Ben Huntington
About Ben Huntington
Ben Huntington is an AI/Simulation Developer at Emerson Automation Solutions in Houston, Texas, with a background in data science and computational physics.
Current Role at Emerson Automation Solutions
Ben Huntington currently serves as an AI/Simulation Developer at Emerson Automation Solutions in Houston, Texas. In this role, he utilizes his extensive background in computational fluid mechanics and data science to develop advanced simulation tools. His work includes integrating AI algorithms into existing systems to enhance predictive capabilities and streamline operational processes.
Previous Experience at AIM2
Ben Huntington worked as a Data Scientist at AIM2 from 2019 to 2020 for a period of 10 months in the Austin, Texas Area. During this time, he was involved in developing data-driven solutions to optimize business processes. His role included the analysis and interpretation of complex datasets to provide actionable insights for decision-making.

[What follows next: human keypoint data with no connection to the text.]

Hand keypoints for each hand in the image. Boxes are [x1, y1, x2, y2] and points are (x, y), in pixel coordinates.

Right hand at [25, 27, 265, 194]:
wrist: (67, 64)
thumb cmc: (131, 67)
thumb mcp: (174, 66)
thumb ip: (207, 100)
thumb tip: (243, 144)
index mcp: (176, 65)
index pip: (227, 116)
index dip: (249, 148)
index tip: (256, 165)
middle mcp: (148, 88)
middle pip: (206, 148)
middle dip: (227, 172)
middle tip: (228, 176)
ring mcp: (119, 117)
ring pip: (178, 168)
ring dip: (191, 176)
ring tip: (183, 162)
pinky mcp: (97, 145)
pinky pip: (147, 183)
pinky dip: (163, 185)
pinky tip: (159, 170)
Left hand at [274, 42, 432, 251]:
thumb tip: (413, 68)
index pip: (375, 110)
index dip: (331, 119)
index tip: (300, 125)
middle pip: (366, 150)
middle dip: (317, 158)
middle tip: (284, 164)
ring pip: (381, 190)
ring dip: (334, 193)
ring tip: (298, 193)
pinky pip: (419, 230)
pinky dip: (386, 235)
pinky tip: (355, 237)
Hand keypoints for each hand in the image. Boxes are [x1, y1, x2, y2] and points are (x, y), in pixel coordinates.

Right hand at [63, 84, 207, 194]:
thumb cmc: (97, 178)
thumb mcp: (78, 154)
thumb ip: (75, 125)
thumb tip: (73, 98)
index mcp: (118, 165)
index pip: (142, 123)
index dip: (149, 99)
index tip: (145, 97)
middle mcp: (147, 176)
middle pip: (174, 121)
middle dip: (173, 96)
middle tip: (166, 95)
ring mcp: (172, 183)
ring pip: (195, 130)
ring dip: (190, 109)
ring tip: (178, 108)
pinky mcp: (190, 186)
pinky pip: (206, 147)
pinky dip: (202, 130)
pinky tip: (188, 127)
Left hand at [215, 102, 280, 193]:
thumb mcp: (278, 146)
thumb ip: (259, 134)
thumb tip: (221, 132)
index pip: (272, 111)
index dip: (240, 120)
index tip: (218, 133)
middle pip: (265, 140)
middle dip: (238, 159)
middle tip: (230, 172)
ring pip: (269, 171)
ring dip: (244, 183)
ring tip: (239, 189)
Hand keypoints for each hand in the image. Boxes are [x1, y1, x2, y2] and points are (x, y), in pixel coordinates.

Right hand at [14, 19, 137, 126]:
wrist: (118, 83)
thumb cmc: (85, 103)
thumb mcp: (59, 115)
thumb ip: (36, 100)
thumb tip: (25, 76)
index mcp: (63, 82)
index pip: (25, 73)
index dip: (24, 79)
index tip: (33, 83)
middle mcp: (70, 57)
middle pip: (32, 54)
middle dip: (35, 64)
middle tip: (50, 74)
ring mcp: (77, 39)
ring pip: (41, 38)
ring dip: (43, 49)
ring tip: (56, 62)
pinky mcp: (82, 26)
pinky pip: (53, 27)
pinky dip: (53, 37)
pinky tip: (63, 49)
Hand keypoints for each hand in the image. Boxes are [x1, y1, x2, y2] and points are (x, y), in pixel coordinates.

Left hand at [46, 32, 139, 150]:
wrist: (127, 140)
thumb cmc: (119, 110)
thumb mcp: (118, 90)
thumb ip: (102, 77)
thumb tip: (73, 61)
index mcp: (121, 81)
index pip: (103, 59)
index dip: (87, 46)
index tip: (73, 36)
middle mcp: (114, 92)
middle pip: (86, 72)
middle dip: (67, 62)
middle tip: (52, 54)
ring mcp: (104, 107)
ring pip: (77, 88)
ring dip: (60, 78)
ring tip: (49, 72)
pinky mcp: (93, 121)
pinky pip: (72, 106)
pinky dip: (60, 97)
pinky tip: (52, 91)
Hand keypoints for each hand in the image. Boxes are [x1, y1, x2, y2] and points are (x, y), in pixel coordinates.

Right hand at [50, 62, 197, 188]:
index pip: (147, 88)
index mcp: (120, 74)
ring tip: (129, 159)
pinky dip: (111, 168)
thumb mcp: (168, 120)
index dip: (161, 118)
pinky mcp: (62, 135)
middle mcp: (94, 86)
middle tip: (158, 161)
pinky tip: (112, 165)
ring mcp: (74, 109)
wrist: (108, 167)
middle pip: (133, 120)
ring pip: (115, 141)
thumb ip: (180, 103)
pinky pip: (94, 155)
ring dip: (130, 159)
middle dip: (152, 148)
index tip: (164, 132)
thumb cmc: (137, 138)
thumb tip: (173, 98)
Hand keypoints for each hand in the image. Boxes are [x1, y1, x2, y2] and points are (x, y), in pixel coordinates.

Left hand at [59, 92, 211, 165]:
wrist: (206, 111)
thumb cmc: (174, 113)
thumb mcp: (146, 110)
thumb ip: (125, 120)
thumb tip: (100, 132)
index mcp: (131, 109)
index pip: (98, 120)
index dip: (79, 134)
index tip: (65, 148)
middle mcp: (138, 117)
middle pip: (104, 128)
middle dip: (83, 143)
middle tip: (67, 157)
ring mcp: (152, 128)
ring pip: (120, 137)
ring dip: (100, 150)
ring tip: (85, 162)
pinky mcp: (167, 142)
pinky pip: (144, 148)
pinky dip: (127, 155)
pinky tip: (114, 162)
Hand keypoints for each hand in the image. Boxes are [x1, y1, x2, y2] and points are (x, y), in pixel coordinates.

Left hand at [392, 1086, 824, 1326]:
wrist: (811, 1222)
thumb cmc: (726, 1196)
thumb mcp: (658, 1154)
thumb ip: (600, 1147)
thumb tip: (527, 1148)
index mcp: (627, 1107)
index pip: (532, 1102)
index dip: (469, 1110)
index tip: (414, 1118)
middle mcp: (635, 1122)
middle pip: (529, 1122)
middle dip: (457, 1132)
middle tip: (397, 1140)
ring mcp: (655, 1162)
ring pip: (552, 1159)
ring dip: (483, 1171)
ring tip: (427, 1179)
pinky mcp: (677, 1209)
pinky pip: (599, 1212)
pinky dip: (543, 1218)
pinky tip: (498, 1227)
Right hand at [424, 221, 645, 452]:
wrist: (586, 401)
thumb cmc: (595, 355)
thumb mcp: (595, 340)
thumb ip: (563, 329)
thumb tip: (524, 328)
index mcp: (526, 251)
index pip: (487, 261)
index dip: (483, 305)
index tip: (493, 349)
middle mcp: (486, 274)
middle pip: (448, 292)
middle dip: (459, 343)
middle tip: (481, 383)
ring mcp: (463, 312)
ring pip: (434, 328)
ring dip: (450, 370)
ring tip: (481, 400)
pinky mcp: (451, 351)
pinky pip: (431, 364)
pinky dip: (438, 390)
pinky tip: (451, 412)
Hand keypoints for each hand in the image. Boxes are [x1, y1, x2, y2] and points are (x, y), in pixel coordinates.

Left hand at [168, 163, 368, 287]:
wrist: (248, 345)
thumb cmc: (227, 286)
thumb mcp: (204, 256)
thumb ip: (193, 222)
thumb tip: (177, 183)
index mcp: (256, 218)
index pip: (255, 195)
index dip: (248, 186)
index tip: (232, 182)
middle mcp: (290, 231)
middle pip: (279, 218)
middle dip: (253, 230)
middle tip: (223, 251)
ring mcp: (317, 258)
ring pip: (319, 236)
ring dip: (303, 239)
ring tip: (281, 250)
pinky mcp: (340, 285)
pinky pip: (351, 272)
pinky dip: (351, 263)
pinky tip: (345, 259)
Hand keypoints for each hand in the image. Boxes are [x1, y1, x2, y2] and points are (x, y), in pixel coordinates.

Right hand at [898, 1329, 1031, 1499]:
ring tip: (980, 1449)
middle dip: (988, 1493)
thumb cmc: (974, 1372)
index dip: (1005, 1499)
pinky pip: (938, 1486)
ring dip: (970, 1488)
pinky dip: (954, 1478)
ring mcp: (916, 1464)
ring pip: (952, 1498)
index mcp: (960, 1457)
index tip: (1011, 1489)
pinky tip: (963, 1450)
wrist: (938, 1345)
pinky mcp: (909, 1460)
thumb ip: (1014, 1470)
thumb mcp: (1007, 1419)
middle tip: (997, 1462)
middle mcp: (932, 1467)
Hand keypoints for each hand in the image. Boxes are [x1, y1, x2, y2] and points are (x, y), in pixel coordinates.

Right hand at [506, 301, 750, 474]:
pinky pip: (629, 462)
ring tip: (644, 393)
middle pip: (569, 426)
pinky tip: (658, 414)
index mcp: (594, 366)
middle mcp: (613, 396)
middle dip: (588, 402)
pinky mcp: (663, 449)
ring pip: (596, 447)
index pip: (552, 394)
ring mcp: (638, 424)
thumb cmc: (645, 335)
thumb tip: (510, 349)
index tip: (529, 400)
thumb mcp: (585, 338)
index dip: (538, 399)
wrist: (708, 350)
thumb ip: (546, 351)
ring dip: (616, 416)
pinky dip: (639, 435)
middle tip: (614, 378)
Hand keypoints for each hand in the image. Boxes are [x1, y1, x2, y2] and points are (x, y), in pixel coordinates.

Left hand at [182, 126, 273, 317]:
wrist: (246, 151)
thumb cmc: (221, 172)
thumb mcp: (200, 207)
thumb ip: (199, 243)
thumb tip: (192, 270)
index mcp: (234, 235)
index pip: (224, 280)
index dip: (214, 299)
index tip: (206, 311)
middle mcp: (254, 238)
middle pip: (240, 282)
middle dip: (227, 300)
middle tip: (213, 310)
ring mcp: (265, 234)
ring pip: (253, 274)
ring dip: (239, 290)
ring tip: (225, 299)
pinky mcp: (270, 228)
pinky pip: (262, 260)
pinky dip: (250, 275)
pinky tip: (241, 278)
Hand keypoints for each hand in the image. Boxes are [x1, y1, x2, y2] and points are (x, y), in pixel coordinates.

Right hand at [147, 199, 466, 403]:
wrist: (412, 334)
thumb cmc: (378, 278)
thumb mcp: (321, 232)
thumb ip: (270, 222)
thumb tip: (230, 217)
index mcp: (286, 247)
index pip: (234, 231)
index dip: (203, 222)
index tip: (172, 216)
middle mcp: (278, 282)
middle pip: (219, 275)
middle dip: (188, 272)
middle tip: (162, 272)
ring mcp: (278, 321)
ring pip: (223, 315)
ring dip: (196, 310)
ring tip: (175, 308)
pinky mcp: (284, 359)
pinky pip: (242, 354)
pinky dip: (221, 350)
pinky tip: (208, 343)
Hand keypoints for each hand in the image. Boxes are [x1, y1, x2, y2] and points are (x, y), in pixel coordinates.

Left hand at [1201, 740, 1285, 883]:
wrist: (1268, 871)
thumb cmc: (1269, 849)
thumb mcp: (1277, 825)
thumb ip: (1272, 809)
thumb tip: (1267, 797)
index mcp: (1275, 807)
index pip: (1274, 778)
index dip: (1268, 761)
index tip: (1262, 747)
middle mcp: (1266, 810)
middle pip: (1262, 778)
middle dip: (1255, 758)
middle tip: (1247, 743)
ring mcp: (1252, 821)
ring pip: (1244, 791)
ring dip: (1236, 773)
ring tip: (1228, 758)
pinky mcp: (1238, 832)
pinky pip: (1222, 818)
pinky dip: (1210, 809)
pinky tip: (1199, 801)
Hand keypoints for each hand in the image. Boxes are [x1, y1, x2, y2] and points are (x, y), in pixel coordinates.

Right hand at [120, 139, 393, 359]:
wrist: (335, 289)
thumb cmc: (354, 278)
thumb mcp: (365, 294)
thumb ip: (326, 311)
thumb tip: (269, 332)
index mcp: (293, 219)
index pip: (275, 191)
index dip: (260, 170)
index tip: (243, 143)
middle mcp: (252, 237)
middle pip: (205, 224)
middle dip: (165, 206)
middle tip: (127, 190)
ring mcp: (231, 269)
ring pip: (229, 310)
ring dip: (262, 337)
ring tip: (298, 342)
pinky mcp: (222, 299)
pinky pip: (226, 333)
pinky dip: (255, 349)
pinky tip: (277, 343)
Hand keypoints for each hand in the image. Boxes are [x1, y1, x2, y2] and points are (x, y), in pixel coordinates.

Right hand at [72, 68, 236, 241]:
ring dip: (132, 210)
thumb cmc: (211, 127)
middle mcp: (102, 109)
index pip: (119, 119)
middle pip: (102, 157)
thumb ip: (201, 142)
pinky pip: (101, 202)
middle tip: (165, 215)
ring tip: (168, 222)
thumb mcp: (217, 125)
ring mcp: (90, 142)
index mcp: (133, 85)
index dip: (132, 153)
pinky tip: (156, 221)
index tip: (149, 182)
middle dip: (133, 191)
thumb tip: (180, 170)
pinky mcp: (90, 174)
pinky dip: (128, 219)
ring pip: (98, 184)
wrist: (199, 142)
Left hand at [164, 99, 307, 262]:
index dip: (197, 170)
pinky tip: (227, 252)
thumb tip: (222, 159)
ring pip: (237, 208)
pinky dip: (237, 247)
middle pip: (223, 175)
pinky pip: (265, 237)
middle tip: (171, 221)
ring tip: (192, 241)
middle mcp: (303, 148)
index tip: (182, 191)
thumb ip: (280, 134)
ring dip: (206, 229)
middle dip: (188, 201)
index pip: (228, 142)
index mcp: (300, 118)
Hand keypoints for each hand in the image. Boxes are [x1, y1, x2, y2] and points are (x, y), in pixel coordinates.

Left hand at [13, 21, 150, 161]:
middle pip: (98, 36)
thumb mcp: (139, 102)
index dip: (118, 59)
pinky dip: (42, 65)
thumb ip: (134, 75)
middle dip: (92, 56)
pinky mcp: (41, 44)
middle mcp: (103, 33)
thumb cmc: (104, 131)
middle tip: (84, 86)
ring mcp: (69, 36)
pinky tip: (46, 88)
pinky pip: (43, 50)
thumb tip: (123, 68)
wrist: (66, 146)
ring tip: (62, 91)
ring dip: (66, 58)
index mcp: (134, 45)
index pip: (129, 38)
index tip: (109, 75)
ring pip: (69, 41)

Education and Computational Fluid Mechanics Expertise
Ben Huntington holds a Doctor of Philosophy (PhD) in Computational Fluid Mechanics from The University of Texas at Austin, earned over six years from 2011 to 2017. His doctoral studies focused on advancing theoretical and computational methods in fluid mechanics. Additionally, he earned a Bachelor of Science (BS) in Chemical Engineering from Oregon State University, which he completed in 2011. His educational background equips him with a robust foundation in chemical engineering and computational techniques.
Programming and Technical Skills
Ben Huntington is proficient in multiple programming languages, including C, C++, Fortran, Python, and MATLAB. His technical skill set also encompasses parallel computing techniques using openmp and MPI. These skills are applied in his current and past projects, allowing him to implement efficient computational solutions for complex engineering and data science problems.
Machine Learning and Data Science Projects
Ben Huntington has developed a range of machine learning and data science projects, which are available on GitHub. One notable project includes a machine learning-based solution for leak detection in shut-in pipelines, where he implemented a signal analysis solution to accurately determine leak locations. His proactive contributions in this field demonstrate his capability to apply theoretical knowledge to practical, real-world problems.